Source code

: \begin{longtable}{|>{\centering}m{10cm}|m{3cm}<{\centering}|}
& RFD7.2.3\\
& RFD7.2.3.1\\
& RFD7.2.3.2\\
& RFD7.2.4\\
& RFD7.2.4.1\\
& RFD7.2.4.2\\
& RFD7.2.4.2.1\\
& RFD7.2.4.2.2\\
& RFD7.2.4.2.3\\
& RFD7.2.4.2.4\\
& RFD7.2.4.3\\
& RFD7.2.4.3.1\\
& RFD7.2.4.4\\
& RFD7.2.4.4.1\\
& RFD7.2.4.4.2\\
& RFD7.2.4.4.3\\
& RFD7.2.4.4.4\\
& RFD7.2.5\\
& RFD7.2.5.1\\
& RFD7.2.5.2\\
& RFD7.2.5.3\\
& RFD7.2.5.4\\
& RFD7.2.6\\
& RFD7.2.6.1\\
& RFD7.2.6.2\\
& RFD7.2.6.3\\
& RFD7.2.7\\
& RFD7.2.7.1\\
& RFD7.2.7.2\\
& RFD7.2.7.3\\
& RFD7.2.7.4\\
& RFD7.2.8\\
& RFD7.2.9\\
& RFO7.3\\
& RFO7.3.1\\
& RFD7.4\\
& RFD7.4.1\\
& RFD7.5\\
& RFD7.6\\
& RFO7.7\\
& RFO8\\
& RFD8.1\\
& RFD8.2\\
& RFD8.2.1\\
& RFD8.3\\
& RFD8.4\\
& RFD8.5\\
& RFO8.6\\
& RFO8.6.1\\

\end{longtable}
____________
- [Problem statement]: The word "longtable" may appear in several lines of the data; copy every line where it does.

- [Your response]:
: \begin{longtable}{|>{\centering}m{10cm}|m{3cm}<{\centering}|}
\end{longtable}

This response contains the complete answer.